### DATA
↓

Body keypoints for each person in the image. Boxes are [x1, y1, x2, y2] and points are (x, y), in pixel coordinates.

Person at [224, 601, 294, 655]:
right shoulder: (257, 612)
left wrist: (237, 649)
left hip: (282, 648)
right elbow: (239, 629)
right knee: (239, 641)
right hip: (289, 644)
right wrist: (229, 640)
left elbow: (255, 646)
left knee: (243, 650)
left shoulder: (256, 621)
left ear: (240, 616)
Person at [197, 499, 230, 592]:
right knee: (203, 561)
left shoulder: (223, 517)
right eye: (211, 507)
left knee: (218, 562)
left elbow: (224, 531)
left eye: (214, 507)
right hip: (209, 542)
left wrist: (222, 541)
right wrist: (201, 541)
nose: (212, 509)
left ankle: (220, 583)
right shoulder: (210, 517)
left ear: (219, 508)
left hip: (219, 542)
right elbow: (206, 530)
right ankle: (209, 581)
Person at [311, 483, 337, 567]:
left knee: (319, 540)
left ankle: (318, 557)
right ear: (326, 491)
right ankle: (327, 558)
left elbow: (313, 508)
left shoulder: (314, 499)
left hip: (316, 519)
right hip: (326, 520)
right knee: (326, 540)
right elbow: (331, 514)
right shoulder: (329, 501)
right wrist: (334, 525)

↑

### TO DO
Recopy the records without any alteration.

### ANSWER TO THE PROBLEM
Body keypoints for each person in the image. Boxes are [x1, y1, x2, y2] and points are (x, y), in pixel coordinates.

Person at [224, 601, 294, 655]:
right shoulder: (257, 612)
left wrist: (237, 649)
left hip: (282, 648)
right elbow: (239, 629)
right knee: (239, 641)
right hip: (289, 644)
right wrist: (229, 640)
left elbow: (255, 646)
left knee: (243, 650)
left shoulder: (256, 621)
left ear: (240, 616)
Person at [197, 499, 230, 592]:
right knee: (203, 561)
left shoulder: (223, 517)
right eye: (211, 507)
left knee: (218, 562)
left elbow: (224, 531)
left eye: (214, 507)
right hip: (209, 542)
left wrist: (222, 541)
right wrist: (201, 541)
nose: (212, 509)
left ankle: (220, 583)
right shoulder: (210, 517)
left ear: (219, 508)
left hip: (219, 542)
right elbow: (206, 530)
right ankle: (209, 581)
Person at [311, 483, 337, 567]:
left knee: (319, 540)
left ankle: (318, 557)
right ear: (326, 491)
right ankle: (327, 558)
left elbow: (313, 508)
left shoulder: (314, 499)
left hip: (316, 519)
right hip: (326, 520)
right knee: (326, 540)
right elbow: (331, 514)
right shoulder: (329, 501)
right wrist: (334, 525)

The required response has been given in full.